» Action item
Check each line of the data for "повинен", then give the number of lines that have it, without any other words.

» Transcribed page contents
• • • •

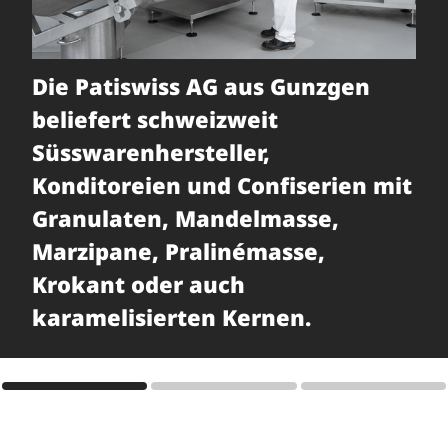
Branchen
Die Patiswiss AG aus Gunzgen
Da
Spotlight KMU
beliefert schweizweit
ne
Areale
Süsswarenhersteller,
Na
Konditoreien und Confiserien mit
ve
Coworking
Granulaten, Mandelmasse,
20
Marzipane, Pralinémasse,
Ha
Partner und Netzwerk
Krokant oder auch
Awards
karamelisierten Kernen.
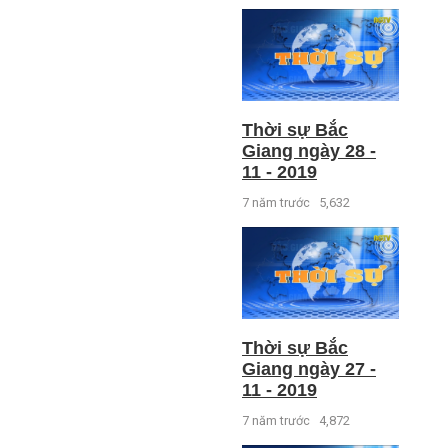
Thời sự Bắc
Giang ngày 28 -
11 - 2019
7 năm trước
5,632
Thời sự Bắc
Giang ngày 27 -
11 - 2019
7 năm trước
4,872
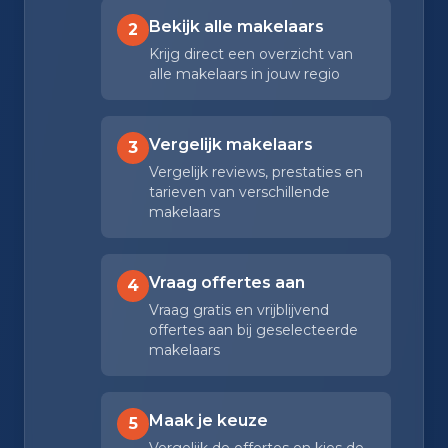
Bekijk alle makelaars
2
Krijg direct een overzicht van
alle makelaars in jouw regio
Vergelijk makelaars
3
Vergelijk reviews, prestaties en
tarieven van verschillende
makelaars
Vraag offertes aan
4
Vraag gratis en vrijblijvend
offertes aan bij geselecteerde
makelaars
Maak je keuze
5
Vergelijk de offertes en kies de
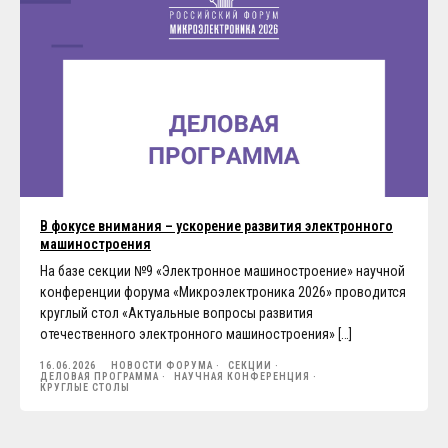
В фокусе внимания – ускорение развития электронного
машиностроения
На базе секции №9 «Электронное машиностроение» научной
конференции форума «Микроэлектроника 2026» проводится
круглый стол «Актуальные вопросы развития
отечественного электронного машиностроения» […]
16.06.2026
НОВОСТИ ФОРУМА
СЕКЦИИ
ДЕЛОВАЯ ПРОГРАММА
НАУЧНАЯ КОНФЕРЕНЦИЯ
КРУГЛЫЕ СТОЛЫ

• • • •

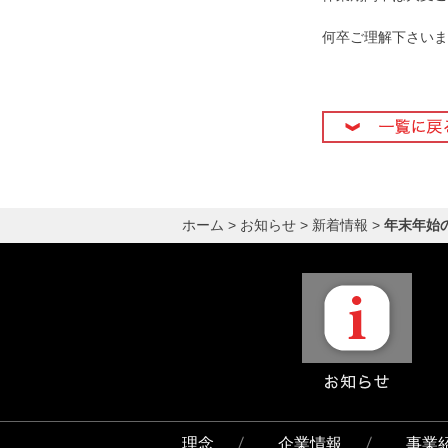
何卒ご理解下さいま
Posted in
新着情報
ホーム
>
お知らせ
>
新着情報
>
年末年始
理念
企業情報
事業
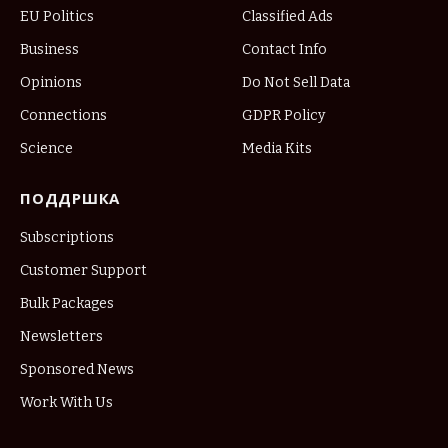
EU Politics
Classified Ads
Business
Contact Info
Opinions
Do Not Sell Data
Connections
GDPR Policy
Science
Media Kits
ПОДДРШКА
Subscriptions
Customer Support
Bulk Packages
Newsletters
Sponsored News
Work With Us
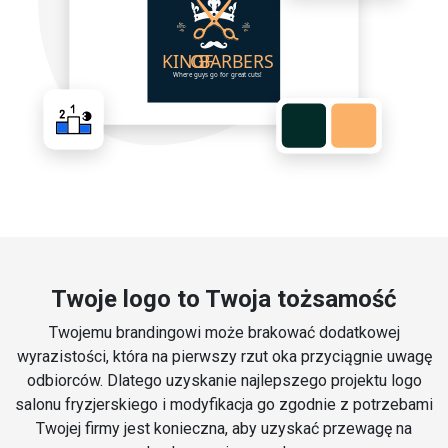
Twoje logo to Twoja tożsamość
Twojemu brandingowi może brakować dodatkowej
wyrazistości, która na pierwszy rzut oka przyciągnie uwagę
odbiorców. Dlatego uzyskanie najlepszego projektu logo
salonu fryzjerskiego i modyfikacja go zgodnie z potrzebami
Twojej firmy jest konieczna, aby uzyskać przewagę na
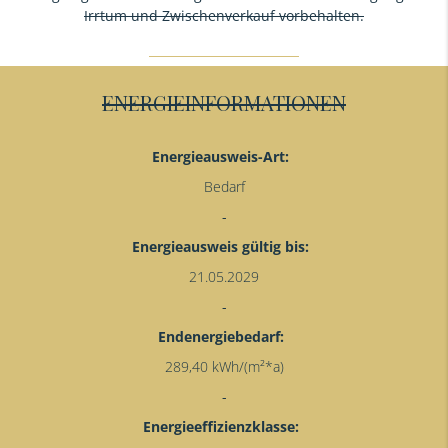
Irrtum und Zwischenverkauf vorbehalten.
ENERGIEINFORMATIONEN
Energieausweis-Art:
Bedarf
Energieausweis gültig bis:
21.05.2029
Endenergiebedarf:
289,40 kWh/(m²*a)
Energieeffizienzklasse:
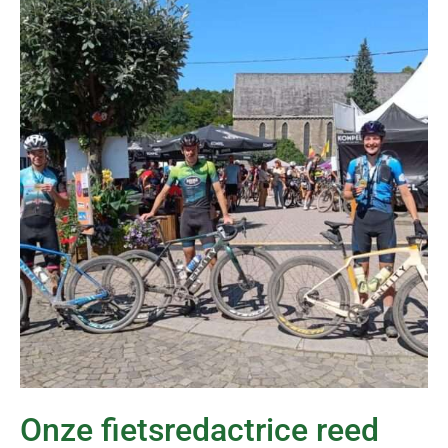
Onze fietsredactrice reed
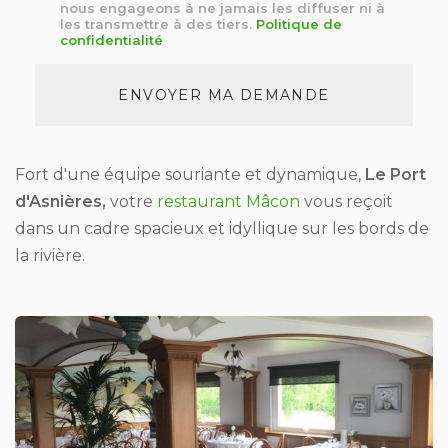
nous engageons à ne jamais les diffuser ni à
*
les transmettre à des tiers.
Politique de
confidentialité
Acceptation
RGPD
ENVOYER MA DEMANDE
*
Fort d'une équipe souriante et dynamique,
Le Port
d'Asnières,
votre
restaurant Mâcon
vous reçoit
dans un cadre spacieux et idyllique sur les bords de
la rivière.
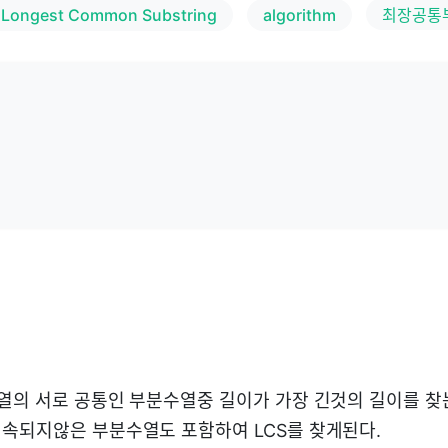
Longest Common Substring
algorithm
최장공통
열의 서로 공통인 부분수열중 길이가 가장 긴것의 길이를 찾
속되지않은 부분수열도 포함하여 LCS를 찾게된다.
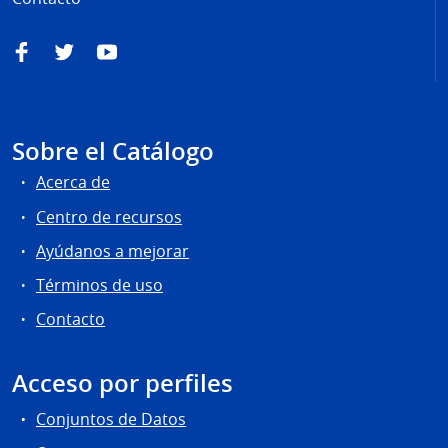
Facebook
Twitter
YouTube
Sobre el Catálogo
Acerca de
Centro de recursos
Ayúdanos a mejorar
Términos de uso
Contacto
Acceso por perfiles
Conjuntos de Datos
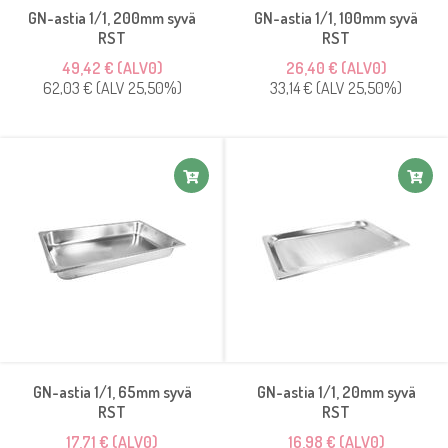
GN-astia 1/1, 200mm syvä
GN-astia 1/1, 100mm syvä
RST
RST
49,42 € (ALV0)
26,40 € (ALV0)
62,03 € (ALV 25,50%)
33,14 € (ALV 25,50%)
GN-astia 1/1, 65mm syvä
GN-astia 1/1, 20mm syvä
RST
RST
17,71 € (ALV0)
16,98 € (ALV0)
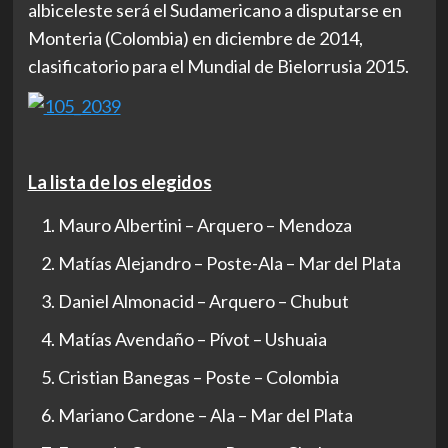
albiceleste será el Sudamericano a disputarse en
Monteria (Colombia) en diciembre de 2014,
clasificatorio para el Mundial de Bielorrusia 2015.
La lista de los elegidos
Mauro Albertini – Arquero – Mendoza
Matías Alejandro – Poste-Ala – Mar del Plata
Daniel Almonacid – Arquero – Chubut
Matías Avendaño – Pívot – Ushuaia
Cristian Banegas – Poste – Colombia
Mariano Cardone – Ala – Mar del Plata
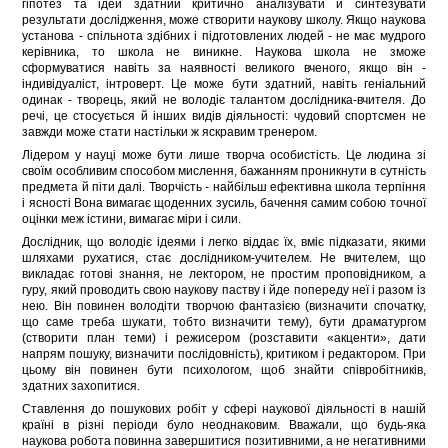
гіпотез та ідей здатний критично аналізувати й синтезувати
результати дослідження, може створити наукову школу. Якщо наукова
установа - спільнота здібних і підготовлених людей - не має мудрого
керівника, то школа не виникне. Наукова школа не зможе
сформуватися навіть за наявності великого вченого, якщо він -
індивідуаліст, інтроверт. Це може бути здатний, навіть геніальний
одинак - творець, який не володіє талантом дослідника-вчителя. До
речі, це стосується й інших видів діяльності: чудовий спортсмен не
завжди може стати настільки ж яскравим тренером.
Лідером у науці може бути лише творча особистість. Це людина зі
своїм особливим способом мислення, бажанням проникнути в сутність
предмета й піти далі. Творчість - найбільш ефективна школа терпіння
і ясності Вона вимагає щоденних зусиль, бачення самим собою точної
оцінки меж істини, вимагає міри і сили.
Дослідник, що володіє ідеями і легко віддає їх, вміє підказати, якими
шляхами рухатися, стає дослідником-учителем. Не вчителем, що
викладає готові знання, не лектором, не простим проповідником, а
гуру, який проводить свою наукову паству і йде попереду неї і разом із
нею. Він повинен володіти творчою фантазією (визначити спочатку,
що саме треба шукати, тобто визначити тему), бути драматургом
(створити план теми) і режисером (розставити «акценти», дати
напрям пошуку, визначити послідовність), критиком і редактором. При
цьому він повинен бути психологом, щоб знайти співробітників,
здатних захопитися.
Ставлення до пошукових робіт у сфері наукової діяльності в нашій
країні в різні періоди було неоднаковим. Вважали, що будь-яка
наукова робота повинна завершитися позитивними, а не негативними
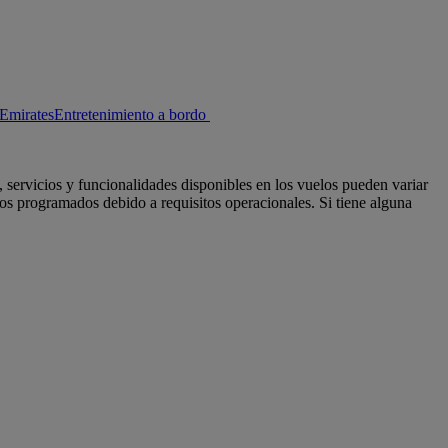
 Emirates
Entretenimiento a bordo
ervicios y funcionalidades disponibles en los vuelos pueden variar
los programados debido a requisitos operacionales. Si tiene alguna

• • • •

» Solution for this task
2